Оливер Венделл Холмс о стереоскопе и стереографе
ДомДом > Новости > Оливер Венделл Холмс о стереоскопе и стереографе

Оливер Венделл Холмс о стереоскопе и стереографе

Feb 08, 2024

«Форма отныне отделена от материи. Фактически, материя как видимый объект больше не имеет большой пользы, кроме как в качестве формы, на которой формируется форма. Приведите нам несколько негативов вещи, достойной внимания, взятой с разных точек зрения. вид, и это все, что мы от него хотим"

ДЕМОКРИТИЙ Абдерский, широко известный как Смеющийся Философ, вероятно, потому, что он не считал изучение истины несовместимым с веселым выражением лица, верил и учил, что все тела постоянно отбрасывают определенные образы, подобные им самим, тонкие эманации которых, поражающие наше тело органы, породили наши ощущения. Эпикур позаимствовал у него эту идею и включил ее в знаменитую систему, самую популярную версию которой дал нам Луереций. Интересующиеся этим вопросом найдут описание поэта в начале его четвертой книги. Формы, изображения, мембраны или пленки являются ближайшими представителями терминов, применяемых к этим проявлениям. Они постоянно сбрасываются с поверхности твердых тел, как кора сбрасывается с деревьев. Действительно, Кортекс — одно из названий, присвоенных им Лукрецием.

Эти мимолетные пленки можно увидеть в одном из своих аспектов в любой чистой, спокойной полосе воды, в зеркале, в глазу животного тому, кто смотрит на него спереди, но еще лучше — сознанием за глазом в обычный акт видения. Их надо упаковать, как листы закрытой книги; ведь предположим, что зеркало дает изображение объекта на расстоянии мили, оно даст изображение в каждой точке на расстоянии менее мили, хотя оно и было разделено на миллион частей. Однако образы не будут одинаковыми; ибо тот, который снят на милю, будет очень мал, на полмили снова больше, на сто футов в пятьдесят раз больше и так далее, пока зеркало может вместить изображение.

Таким образом, под действием света тело делает свой поверхностный аспект потенциально присутствующим на расстоянии, становясь заметным как тень или как картина. Но устраните причину — само тело — и следствие исчезнет. Человек смотрит на себя в зеркало и идет своей дорогой, и тотчас же и зеркало, и зеркало забывают, каким человеком он был. Эти видимые пленки или пленчатое движение объектов, о которых говорили старые философы, не имеют реального существования, отдельного от своего освещенного источника, и мгновенно исчезают, когда он удаляется.
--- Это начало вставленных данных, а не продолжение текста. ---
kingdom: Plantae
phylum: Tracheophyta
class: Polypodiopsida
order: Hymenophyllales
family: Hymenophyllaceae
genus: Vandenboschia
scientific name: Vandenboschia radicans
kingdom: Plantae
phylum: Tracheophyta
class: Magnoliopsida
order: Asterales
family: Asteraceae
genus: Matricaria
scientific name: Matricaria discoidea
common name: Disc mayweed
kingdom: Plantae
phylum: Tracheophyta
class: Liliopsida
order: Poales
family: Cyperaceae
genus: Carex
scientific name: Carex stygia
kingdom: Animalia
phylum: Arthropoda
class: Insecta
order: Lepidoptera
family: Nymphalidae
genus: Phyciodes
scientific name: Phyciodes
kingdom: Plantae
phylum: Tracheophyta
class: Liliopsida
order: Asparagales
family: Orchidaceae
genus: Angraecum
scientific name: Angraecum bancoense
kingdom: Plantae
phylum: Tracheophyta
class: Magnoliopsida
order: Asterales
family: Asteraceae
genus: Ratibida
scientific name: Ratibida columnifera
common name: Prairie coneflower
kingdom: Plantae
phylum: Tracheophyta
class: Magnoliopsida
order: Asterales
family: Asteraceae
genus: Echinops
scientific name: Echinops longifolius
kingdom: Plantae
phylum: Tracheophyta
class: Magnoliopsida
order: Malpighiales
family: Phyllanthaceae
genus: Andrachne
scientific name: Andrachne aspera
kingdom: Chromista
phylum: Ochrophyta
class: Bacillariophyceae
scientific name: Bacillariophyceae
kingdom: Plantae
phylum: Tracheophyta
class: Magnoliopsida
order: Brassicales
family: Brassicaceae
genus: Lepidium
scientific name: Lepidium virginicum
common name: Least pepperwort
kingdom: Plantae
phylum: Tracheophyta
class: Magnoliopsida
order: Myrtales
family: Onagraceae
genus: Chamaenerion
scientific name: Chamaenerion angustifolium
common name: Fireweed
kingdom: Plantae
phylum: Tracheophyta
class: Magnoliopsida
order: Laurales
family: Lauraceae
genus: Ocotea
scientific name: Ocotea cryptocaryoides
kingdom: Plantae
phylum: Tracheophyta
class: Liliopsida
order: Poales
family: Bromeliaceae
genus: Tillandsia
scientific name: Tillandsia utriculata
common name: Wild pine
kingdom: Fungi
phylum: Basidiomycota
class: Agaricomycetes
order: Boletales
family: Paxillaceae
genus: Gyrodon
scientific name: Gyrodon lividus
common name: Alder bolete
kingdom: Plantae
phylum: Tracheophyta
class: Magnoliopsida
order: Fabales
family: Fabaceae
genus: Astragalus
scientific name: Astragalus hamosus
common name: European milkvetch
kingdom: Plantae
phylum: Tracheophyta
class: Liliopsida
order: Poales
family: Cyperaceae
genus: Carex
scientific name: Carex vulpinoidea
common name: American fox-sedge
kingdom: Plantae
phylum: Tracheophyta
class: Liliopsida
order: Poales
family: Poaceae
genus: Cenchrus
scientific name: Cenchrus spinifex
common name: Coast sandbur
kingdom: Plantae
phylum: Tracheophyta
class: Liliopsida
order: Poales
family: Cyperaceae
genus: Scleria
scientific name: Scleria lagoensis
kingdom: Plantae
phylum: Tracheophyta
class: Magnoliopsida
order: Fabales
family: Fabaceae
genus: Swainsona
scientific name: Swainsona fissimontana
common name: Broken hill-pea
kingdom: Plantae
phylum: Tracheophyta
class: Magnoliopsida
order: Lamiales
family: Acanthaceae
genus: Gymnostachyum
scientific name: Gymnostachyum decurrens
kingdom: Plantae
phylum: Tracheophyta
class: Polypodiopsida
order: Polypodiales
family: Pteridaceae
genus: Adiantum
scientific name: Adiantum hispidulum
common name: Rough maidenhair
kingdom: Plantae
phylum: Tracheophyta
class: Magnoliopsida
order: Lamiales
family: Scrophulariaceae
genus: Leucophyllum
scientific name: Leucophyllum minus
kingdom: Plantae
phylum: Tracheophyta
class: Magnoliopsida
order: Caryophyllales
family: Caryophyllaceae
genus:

Если бы человек вручил Демокриту из Абдеры металлическое зеркало и велел ему посмотреть в него на свое лицо, пока его сердце билось тридцать или сорок раз, пообещав, что одна из пленок, которые сбрасывает его лицо, не останется там, чтобы ни ни он, ни оно, ни кто-либо другой не должны забывать, что он за человек, Смеющийся Философ, вероятно, подтвердил бы свое право на свой титул взрывом, который изумил бы говорящего.

Именно это и сделал дагерротип. Оно зафиксировало самые мимолетные из наших иллюзий, которые апостол, философ и поэт одинаково использовали как тип нестабильности и нереальности. Фотография завершила триумф, заставив лист бумаги отражать изображения, как зеркало, и удерживать их как картину.

Этот триумф человеческой изобретательности является самым смелым, отдаленным, невероятным, невероятным из всех открытий, сделанных человеком, и, казалось бы, менее вероятным, если бы все его следы были потеряны. Оно сделалось у нас настолько обыденным делом, что мы забываем его чудесную природу, как забываем и природу самого солнца, которому мы обязаны творениями нашего нового искусства. Но во всех пророчествах мечтающих энтузиастов, во всех случайных догадках о будущих завоеваниях материи мы не помним ни одного предсказания такого невообразимого чуда, как наш сосед за углом или владелец маленького домика на колесах, стоя на деревенской равнине, принесет любому из нас самое болезненно скудное вознаграждение. Ни один «Век изобретений» не включает это в число своих возможностей. Ничто, кроме видения лапутанца, проводившего свои дни в извлечении солнечных лучей из огурцов, не могло дойти до такой степени бреда, что он бредил о том времени, когда человек должен рисовать свою миниатюру, глядя на чистый планшет, и многочисленные девственность лесной листвы или бесконечный Вавилон крыш и шпилей отпечатываются в одно мгновение так точно и так подробно, что можно ползти по поверхности картины с помощью микроскопа и находить каждый лист совершенным или читать буквы далеких вывески и посмотреть, что представлял собой спектакль в «Варьете» или «Виктории» вечером в тот день, когда он был снят, точно так же, как он осматривал реальный вид в подзорную трубу, чтобы исследовать все, что в нем содержится.